PROMPT » Swap "common name" for "vernacular name" in the items and write them out again with nothing else changed. Begin at the line that has "scientific name: Megathyrsus maximus" and stop after the line that has "genus: Pharyngochromis".

DATA SECTION »

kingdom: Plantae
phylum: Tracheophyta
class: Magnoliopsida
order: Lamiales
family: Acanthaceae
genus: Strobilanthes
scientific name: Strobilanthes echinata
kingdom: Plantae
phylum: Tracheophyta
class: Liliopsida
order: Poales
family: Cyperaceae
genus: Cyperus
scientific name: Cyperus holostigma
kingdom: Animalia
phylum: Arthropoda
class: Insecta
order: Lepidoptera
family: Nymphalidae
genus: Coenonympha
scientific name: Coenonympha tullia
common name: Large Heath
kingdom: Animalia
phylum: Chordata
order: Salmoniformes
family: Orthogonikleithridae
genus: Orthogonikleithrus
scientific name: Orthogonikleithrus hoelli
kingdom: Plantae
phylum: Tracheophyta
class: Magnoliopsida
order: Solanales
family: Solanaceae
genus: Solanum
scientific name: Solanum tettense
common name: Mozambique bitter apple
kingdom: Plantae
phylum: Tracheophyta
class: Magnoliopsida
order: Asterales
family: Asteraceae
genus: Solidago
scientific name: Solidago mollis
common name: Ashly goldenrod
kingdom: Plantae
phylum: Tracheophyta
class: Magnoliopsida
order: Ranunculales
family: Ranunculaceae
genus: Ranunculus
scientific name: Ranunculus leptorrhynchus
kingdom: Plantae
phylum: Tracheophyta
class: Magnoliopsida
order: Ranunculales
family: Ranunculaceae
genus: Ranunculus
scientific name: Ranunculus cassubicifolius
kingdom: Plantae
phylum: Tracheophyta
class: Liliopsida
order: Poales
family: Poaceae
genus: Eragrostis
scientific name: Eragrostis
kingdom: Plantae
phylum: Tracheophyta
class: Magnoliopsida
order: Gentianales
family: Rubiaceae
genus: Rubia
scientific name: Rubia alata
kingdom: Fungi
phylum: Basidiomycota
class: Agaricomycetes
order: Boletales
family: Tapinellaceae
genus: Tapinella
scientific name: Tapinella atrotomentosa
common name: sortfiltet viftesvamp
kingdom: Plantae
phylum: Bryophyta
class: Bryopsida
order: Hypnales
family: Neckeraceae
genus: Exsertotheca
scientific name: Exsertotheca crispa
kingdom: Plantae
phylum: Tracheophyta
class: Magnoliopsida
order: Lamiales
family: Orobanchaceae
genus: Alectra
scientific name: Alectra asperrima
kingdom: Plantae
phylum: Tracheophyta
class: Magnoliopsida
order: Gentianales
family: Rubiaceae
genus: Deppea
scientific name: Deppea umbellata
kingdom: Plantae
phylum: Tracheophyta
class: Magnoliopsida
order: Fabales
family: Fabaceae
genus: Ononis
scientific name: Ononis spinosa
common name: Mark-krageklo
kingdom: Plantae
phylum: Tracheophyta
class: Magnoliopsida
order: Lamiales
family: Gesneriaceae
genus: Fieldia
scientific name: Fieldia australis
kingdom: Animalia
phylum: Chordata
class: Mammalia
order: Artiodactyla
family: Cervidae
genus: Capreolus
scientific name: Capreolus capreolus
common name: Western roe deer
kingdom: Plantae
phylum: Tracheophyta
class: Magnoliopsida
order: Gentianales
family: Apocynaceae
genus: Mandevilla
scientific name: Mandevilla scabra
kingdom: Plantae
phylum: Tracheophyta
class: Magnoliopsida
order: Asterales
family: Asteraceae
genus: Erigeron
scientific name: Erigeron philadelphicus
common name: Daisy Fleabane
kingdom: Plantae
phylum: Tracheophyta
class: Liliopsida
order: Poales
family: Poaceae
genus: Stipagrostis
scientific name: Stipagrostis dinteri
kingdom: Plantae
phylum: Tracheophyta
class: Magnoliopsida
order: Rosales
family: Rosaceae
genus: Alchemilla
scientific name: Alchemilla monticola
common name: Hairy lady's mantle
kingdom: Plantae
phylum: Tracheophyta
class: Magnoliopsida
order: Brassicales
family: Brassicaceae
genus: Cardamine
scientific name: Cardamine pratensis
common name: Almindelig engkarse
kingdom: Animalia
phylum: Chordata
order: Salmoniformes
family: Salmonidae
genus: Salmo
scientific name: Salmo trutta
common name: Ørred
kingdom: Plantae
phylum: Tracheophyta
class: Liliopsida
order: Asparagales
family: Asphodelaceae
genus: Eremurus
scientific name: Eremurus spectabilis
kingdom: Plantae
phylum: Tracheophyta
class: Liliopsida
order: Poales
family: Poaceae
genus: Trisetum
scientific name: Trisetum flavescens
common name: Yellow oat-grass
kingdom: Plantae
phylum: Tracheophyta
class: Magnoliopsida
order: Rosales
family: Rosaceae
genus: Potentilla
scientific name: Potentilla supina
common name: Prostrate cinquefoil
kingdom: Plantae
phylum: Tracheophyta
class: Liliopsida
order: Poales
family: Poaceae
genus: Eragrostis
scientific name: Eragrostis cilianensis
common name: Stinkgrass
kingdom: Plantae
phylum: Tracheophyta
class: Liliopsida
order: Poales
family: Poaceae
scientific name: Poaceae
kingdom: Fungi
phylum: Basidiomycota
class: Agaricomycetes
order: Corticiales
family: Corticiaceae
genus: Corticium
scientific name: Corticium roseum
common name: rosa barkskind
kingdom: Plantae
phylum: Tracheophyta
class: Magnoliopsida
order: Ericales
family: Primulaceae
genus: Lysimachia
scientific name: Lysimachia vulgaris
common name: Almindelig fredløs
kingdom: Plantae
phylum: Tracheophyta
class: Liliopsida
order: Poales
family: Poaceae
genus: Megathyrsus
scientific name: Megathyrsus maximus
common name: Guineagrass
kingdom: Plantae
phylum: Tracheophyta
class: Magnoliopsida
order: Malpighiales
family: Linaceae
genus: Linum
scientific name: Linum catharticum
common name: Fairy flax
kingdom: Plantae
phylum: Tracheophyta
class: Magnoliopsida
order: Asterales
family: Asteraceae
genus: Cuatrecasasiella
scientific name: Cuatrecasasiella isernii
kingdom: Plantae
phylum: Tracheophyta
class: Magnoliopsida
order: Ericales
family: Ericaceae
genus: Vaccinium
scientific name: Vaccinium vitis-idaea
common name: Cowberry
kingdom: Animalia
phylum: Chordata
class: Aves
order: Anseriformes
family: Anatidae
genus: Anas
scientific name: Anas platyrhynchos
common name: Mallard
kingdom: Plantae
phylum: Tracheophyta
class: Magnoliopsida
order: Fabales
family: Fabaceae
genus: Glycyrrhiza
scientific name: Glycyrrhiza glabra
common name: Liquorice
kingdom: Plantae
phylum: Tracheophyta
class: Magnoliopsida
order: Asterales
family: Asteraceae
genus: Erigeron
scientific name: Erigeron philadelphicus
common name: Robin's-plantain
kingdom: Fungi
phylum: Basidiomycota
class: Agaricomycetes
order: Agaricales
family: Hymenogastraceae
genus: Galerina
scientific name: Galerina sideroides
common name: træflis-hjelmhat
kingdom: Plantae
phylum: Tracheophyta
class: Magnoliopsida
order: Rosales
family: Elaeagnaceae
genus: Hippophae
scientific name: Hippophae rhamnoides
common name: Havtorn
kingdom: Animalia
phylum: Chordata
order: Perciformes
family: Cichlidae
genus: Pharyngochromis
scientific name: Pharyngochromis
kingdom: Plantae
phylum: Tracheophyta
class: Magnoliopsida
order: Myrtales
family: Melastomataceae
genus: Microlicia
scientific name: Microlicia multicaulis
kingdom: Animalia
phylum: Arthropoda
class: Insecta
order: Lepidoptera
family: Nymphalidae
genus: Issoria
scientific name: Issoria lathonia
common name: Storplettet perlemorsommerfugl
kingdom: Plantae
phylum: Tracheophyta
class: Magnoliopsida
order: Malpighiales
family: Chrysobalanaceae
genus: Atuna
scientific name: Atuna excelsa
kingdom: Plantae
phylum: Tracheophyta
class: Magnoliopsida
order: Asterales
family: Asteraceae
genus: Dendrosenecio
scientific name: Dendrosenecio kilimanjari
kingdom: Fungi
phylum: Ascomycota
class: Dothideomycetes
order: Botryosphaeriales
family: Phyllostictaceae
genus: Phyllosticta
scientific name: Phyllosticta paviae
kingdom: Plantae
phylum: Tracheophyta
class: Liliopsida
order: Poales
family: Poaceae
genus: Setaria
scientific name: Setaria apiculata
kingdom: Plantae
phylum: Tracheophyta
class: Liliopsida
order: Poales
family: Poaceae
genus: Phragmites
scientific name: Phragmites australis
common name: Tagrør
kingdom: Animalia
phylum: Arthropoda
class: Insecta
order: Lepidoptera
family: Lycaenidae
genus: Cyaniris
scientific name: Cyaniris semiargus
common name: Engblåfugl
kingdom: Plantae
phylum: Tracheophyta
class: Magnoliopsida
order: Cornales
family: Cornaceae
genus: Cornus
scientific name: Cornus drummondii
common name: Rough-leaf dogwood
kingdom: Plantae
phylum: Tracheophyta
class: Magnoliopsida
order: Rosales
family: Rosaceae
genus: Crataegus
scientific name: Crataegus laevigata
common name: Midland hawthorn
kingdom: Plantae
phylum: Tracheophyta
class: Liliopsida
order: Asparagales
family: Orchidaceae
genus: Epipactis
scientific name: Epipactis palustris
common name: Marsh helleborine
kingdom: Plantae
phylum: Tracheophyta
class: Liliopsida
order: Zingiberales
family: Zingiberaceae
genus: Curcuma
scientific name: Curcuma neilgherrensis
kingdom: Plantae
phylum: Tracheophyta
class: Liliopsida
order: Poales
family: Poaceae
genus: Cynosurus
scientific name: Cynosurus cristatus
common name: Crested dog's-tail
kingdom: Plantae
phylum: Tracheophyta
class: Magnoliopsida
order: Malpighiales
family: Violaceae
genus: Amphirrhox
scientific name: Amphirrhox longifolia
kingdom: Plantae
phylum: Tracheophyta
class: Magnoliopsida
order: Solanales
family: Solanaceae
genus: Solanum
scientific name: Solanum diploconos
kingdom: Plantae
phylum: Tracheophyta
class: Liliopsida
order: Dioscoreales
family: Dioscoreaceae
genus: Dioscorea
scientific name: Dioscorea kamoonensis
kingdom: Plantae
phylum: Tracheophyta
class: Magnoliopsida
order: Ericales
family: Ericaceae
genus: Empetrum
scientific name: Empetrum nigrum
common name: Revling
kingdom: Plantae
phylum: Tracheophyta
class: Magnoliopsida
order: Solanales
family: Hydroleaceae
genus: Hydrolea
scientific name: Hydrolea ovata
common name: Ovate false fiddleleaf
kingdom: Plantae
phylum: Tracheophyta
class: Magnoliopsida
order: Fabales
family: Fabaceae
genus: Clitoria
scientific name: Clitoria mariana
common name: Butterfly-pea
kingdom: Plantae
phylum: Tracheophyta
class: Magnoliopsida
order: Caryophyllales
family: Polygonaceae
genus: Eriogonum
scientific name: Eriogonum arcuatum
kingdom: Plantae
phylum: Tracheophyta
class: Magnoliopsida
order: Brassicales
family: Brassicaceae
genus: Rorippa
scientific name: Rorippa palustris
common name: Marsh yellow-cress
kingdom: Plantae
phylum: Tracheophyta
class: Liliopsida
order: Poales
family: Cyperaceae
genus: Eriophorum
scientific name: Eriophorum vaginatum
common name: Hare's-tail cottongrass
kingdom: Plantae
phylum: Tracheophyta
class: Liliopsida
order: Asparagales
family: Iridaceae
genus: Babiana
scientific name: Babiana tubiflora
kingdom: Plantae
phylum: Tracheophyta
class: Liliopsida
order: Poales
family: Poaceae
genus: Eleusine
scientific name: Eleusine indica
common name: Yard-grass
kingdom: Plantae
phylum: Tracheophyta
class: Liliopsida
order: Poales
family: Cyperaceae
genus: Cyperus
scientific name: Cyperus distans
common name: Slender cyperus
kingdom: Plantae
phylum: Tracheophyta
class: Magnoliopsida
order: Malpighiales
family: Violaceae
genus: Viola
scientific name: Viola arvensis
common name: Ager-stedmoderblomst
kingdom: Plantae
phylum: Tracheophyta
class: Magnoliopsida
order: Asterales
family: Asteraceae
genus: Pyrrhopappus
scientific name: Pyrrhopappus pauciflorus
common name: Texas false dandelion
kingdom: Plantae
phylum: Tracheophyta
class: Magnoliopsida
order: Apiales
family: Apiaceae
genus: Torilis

SOLVED PROBLEM »
scientific name: Megathyrsus maximus
vernacular name: Guineagrass
kingdom: Plantae
phylum: Tracheophyta
class: Magnoliopsida
order: Malpighiales
family: Linaceae
genus: Linum
scientific name: Linum catharticum
vernacular name: Fairy flax
kingdom: Plantae
phylum: Tracheophyta
class: Magnoliopsida
order: Asterales
family: Asteraceae
genus: Cuatrecasasiella
scientific name: Cuatrecasasiella isernii
kingdom: Plantae
phylum: Tracheophyta
class: Magnoliopsida
order: Ericales
family: Ericaceae
genus: Vaccinium
scientific name: Vaccinium vitis-idaea
vernacular name: Cowberry
kingdom: Animalia
phylum: Chordata
class: Aves
order: Anseriformes
family: Anatidae
genus: Anas
scientific name: Anas platyrhynchos
vernacular name: Mallard
kingdom: Plantae
phylum: Tracheophyta
class: Magnoliopsida
order: Fabales
family: Fabaceae
genus: Glycyrrhiza
scientific name: Glycyrrhiza glabra
vernacular name: Liquorice
kingdom: Plantae
phylum: Tracheophyta
class: Magnoliopsida
order: Asterales
family: Asteraceae
genus: Erigeron
scientific name: Erigeron philadelphicus
vernacular name: Robin's-plantain
kingdom: Fungi
phylum: Basidiomycota
class: Agaricomycetes
order: Agaricales
family: Hymenogastraceae
genus: Galerina
scientific name: Galerina sideroides
vernacular name: træflis-hjelmhat
kingdom: Plantae
phylum: Tracheophyta
class: Magnoliopsida
order: Rosales
family: Elaeagnaceae
genus: Hippophae
scientific name: Hippophae rhamnoides
vernacular name: Havtorn
kingdom: Animalia
phylum: Chordata
order: Perciformes
family: Cichlidae
genus: Pharyngochromis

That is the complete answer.